In a city you cannot survive long without money, whereas in rural areas people may get hold of enough water, food or building materials through working on someone's land, or other informal work, says Pelling. As a result, he says the pressure to find work immediately is very high.
According to a November 2007 Save the Children study of displaced children in Abidjan, displaced 10-14 year old girls often work as waitresses in bars or nightclubs where they are more easily sexually exploited, according to Joanna Macveigh, a protection adviser at Save the Children.
"Cities provide the kind of networks that draw young girls into something they can make a living out of very quickly," Macveigh said, "the more opportunities there are for girls to get an immediate income through, say sex work, the more likely it is to be a force for disaster in these girls lives."
The law offers these girls little comfort ? rather than protecting them, the police often used intimidation and violence against them, the girls reported.
IDMC's Montemurro told IRIN Abidjan-based IDPs are more likely to experience government harassment, the demolition of their housing, and sporadic attacks, than long-term residents. They were also more likely than non-IDPs to be unemployed.
The flip side
Cities can give better access to basic services such as healthcare, education, social workers and local authorities, which can leave urban IDPs better off than their rural counterparts, all interviewees concurred.
But Pelling is quick to point out the underlying reality of city living. "60 percent of the developing world's population lives in un-serviced, informal settlements, so access to clean water, schools and healthcare simply does not exist for them."
Further, he pointed out that rather than settling in large capitals, the majority move to towns with 500,000 people or less. "These local urban centres which have low capacity when it comes to services and government resources.

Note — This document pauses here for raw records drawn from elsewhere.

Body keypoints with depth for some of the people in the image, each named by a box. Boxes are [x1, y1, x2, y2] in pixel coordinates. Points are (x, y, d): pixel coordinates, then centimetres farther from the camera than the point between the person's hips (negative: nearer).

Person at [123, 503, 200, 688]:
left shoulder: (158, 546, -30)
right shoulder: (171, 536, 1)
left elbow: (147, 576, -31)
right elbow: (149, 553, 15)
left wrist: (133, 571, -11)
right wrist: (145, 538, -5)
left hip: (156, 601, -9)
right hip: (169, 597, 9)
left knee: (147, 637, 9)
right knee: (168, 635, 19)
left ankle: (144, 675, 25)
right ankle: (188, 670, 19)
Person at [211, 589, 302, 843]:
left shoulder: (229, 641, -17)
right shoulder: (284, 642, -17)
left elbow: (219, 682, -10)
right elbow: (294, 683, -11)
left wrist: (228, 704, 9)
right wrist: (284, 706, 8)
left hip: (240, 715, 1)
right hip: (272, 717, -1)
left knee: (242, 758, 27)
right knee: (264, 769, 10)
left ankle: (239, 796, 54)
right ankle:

And because they have smaller populations, they are more likely to be overwhelmed by large numbers of incoming migrants," he pointed out.
Christine Knudsen, IDP protection adviser at the UN Office for the Coordination of Humanitarian Affairs (UNOCHA) displacement and protection support unit in Geneva told IRIN it is hard to serve displaced populations, no matter where they are.
"It is hard for us to work with displaced populations that aren't camp-based. How do we address host populations in cities? How do we differentiate between the needs of the urban displaced and the urban poor? How do we target our aid?" Knudsen pointed out.
In cities where IDPs and host communities live side-by-side, it is important to target poor urban communities as a whole rather than IDPs specifically as this can raise tensions, says Jacobsen.
"[Good] relations can be jeaporadised when aid agencies target economic resources such as food aid, microcredit and vocational training exclusively at IDPs." When agencies do address IDPs in particular, they should focus specifically on redressing displacement-driven losses such as legal certification or identity documents, to "level the playing field."
Right to visibility
For Save the Children's Macveigh, the starting point is to reach out to IDPs in urban settings so they know their rights. "People have a right to legal identity under international law and they need to be aware of that?then they can make an informed choice as to whether or not they want to identify themselves."
UNOCHA and the IDMC are currently developing IDP profiling guidelines, which it is hoped will better identify the needs and vulnerabilities of urban-based IDPs. "IDPs in cities pose a new aid response dynamic, and we need to delve into it more," said Knudsen.
And some see urban as opposed to rural displacement as an opportunity to explore new ways of working. Amelia Bookstein, head of humanitarian policy at Save the Children told IRIN "Cities always reinvent themselves, depending on the opportunities that arise [for IDPs]?it is a more interesting story than the doomsayers lay claim."